When I first had the pleasure of meeting Scott Stringer, he instantly struck me as someone who had a genuine passion for the wellbeing of this diverse, complex city and all of its residents. When he told me he was running for comptroller the first thing I did was Google the word “comptroller.” Then I told him I would do anything I could do to help his campaign, which is why I’m here tonight with you.
For some reason I thought the comptroller was the guy who rode on the back of the fire truck with the boatwheel thingy to steer the back of the truck, but that’s actually not it. That’s not what Scott Stringer’s running for if anyone else is thinking that. Actually his job is only very indirectly involved in the operation of fire trucks.
In some elections we have a real choice between candidates. Maybe they’re distinguished by policies or by position papers, but let’s be clear: that’s not the case in this election. This is not a close call.
We need a candidate with a record of respecting women and the issues that matter to them. Just ‘cause it’s New York city doesn’t mean it’s gonna be okay for us forever. There’s been like weird Red States creeping in here, and you know that. We need a candidate with a record of caring about the needs of the next generation of New Yorkers, and in Scott Stringer we have just such a candidate. He's running for comptroller because he understands how tough it is for middle class people to make it in this city today. They're the backbone of the city but they're getting priced right out of it. They're graduating college, if they can afford it, and struggling to find jobs and pay the rent. And if they struggle for too long, they're leaving New York and moving to Seattle, Chicago, Austin...in some cases, even Tampa.
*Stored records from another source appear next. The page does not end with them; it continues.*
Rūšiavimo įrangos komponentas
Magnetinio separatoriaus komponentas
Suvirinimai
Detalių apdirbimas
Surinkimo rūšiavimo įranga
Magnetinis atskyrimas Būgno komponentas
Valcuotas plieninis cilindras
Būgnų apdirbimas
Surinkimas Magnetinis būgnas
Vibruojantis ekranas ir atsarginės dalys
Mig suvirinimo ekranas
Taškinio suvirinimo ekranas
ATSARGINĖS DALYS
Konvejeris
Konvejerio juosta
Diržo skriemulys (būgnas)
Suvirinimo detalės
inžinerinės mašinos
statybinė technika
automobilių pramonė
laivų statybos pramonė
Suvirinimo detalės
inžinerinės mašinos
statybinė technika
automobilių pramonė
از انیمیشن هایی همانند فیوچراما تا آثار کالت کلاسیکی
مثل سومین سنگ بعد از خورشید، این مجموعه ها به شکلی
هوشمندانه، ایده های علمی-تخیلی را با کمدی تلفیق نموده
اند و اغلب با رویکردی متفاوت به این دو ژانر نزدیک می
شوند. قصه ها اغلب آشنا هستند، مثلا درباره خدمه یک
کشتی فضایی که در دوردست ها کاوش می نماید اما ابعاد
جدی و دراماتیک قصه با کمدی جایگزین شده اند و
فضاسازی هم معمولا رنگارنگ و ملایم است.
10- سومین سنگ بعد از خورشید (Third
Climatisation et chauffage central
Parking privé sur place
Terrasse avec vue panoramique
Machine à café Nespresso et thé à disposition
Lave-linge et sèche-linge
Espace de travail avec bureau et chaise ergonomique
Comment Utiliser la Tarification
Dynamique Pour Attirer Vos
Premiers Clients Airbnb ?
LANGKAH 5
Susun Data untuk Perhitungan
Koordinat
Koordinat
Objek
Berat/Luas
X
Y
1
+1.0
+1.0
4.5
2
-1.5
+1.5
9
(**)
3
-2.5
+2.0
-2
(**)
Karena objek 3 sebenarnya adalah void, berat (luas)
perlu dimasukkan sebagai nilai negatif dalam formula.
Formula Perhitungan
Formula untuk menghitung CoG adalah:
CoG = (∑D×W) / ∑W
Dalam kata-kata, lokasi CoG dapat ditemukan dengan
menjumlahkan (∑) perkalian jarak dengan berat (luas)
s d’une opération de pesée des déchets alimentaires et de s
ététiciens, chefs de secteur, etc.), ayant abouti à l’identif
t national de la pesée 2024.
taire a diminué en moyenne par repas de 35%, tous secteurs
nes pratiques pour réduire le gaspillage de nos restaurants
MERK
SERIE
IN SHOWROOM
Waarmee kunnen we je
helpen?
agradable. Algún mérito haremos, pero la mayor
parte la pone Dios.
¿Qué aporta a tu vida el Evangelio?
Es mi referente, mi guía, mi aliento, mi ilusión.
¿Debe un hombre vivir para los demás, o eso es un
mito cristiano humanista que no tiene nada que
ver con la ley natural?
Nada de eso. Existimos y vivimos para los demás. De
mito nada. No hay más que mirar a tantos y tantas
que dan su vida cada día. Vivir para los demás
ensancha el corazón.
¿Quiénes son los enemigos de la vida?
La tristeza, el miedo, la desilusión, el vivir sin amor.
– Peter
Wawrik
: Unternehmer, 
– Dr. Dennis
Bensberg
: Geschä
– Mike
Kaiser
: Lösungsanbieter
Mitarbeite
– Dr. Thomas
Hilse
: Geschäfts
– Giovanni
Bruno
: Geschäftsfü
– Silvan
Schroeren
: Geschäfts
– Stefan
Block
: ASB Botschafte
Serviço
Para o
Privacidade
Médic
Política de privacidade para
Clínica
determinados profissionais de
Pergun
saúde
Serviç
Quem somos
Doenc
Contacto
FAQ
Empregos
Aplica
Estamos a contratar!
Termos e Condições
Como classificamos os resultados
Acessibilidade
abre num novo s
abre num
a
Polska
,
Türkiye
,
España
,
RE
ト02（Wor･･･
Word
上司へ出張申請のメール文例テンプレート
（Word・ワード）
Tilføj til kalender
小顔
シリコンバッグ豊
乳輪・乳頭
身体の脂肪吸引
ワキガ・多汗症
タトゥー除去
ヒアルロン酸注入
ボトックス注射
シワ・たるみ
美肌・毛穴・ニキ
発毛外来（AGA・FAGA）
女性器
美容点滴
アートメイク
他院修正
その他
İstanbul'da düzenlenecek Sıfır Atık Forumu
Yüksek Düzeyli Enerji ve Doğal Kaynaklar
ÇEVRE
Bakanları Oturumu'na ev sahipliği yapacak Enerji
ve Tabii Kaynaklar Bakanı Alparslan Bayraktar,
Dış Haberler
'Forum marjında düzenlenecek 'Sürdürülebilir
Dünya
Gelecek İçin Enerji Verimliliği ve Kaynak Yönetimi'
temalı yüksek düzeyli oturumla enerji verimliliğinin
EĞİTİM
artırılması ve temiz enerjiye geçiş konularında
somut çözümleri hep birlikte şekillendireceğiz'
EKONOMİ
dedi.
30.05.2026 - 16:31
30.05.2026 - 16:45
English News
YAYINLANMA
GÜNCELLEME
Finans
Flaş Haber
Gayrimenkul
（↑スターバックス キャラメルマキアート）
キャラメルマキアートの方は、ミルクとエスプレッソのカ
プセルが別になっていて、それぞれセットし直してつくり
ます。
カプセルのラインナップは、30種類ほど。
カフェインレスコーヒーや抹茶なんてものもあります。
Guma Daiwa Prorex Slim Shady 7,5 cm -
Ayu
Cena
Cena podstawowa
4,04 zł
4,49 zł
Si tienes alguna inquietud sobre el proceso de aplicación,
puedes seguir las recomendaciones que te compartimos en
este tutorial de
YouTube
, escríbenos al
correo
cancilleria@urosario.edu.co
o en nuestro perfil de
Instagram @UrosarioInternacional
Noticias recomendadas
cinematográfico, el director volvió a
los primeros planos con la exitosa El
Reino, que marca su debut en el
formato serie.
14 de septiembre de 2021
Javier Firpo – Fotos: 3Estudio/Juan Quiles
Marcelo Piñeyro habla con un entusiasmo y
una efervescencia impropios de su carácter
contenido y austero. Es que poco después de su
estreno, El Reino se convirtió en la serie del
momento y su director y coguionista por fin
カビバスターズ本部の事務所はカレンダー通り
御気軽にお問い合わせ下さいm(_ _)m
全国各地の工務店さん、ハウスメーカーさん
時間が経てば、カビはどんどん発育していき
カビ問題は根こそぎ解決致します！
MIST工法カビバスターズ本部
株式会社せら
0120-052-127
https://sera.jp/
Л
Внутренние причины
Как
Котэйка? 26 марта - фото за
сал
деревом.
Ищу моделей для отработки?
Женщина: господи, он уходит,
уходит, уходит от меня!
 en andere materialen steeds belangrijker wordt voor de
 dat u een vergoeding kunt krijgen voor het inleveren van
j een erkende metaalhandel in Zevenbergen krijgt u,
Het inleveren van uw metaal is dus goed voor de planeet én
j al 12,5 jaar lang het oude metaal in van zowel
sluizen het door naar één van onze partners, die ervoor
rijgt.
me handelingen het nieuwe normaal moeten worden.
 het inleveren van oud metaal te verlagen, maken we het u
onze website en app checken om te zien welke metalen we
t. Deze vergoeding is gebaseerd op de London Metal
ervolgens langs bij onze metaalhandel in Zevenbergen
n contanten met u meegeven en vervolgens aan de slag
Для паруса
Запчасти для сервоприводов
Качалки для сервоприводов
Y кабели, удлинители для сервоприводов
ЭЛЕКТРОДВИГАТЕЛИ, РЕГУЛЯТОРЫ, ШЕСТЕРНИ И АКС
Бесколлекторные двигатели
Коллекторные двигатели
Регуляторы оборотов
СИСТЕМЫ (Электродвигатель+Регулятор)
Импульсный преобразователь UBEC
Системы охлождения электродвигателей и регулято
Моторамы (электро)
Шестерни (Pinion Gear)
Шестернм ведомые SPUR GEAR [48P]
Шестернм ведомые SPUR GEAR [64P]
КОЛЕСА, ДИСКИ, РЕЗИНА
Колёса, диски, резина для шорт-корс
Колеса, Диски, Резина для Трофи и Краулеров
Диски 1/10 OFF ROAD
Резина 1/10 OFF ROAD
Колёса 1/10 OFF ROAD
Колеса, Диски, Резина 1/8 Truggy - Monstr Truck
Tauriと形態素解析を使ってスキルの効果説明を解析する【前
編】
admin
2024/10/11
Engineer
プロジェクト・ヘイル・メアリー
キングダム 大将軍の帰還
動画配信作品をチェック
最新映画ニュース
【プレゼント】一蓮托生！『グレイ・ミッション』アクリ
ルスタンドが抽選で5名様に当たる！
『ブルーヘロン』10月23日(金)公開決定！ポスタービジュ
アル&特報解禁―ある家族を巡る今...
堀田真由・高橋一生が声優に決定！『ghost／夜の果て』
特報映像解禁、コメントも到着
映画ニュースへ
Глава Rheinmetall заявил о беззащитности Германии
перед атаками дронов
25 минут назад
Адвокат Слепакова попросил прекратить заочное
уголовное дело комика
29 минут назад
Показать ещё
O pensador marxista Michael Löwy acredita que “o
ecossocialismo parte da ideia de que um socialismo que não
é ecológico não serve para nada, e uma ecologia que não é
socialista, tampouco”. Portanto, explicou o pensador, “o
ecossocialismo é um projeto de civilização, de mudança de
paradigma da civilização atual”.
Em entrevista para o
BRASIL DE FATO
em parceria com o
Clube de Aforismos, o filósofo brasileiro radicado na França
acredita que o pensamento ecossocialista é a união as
As New York becomes less and less affordable, it risks losing the creative spirit that makes it what it is.
I grew up in the SoHo that was full of galleries, where my parents graduated college and were able to live in a loft for $350 a month and they just paid their stove from ConEdison. Now, the building that I was born in houses a Victoria's Secret that is next door to a Sephora. Anyway, we can't have our generation's Patti Smith moving to Tampa. That's gonna seriously fuck our shit up.
As comptroller, Scott will work everyday to make life a little easier for you. That mean's being the watchdog of our city's budget—that is what a comptroller does, for anyone here who still didn't know, but I'm guessing that's about half of you. He'll bring the same independence, integrity, and reform-minded approach to government that have been the hallmark of his public service for the past 20 years. Just in case you were worried, no one fed me the term "reform-minded"; I know that term and I use it all the time...in lovemaking situations.
A few recent highlights of Scott's political career include, but are not limited to: he released the first comprehensive report on the city's tech economy and how to grow it for all five boroughs—not just for Chelsea or Williamsburg. He authored landmark laws on domestic violence as a member of the state assembly, and passed the state's first anti-stalking legislation, which has been really great for me because I just can't get rid of them hos. He's protecting New York city women and this dude Darren who I have been taking voyeuristic photos of for years.
And for 20 years, Scott Stringer has been on the front lines of fighting for tenants' rights and supporting the preservation and development of affordable housing—something New York city really needs more of. A one-bedroom apartment shouldn't cost $6,000, but Europeans don't know that. They're paying whatever, and it's really everything. Scott has a really good plan. He has a record of honesty, transparency, and accountability to his constituents, and I am proud to endorse Scott Stringer as our next city comptroller."